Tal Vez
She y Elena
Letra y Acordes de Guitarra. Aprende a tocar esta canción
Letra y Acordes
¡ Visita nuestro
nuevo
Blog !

**Action item:**
Can you rewrite the records with every "Acordes" changed to "Tablaturas" and nothing else altered?

**Solution to the problem:**
Tal Vez
She y Elena
Letra y Tablaturas de Guitarra. Aprende a tocar esta canción
Letra y Tablaturas
¡ Visita nuestro
nuevo
Blog !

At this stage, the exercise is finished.